Has anyone read The Temptation of Elizabeth Tudor? I just picked it up at the SF Friends of the Library Big Book Sale, and there aren't any reviews on LT yet.

13ahythloday
Mai 17, 2022, 12:50 am

>1 AnnieMod: I just joined so I'll try to revive this thread! I am a PhD candidate who studies gender and ritual reform from 1450-1700 in England so that definitely encompasses Elizabethan reform. I didn't just read this but am always thinking of it - Alexandra Walsham's Church Papists. I really love her work. She shows the complexity underlying the rather broad and not always accurate term "recusant" and shows that large groups of sixteenth century English people were nominally conforming to the church while continuing private Roman Catholic ritual, thus confounding the idea that there were simply reformed Christians and recusants. Good stuff!

14Crypto-Willobie
Mai 17, 2022, 8:45 am

>2 Crypto-Willobie:
And finally I am listening to the third of Hilary Mantel's Cromwell novels. Very good. Lives up to its hype.

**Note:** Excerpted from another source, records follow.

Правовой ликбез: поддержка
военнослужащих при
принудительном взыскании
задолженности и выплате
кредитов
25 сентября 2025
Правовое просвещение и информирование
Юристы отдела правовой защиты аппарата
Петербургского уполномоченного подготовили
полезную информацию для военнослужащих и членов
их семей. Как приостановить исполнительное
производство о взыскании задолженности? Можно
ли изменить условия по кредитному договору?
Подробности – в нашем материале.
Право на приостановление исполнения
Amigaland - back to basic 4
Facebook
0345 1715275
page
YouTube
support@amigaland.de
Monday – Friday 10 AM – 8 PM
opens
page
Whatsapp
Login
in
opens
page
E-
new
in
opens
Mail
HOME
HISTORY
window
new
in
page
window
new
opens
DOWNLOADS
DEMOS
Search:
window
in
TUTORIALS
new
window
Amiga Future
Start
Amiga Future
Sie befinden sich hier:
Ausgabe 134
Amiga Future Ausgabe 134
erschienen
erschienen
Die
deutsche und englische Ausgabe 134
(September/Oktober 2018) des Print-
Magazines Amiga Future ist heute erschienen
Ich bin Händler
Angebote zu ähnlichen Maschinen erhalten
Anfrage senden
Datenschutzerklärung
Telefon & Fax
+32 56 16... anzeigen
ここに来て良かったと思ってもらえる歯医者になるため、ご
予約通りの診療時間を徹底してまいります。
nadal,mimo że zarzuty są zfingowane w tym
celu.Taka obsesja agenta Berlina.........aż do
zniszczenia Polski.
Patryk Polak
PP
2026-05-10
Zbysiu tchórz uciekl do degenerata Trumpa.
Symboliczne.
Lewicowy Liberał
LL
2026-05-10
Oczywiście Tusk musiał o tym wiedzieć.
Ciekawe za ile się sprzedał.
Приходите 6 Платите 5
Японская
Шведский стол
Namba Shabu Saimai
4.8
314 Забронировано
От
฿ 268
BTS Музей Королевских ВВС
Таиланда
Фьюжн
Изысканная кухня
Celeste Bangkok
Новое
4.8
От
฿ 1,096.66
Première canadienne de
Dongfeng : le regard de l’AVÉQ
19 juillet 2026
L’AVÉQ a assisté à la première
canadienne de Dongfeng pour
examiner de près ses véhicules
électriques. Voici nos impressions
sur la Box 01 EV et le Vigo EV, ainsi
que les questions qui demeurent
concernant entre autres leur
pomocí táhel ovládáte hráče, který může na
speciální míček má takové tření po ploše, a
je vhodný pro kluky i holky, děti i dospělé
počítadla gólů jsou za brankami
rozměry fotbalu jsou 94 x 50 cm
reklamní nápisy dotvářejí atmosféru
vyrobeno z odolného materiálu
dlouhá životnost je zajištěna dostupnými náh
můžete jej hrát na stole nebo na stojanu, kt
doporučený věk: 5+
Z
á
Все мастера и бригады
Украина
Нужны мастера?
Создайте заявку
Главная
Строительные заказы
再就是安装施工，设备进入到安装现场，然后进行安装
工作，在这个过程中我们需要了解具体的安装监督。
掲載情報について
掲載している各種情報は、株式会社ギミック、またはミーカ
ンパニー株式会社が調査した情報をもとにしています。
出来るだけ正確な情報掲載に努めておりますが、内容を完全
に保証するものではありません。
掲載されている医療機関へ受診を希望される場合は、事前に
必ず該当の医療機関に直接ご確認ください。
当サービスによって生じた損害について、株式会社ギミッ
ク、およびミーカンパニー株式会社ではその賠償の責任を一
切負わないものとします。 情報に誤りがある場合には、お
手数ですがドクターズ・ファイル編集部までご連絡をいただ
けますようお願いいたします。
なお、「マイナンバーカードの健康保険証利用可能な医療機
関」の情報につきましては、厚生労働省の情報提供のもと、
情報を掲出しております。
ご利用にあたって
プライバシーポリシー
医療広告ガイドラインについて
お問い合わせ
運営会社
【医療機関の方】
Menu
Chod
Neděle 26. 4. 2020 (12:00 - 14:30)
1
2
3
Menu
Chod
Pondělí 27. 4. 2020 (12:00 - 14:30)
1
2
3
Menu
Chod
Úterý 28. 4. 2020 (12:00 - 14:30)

And though this is not reeeeally "Elizabethan", I'm re-readng all seven volumes of G. E. Bentley's The Jacobean and Caroline Stage.
Have finished vols 3, 4, 5 (plays and playwrights), have moved onto 6 and 7 (playhouses and appendices) and will finish up with the volumes I know best, 1 and 2 (actors and acting companies). This is partly an exercise to shore up my slowly fading memory.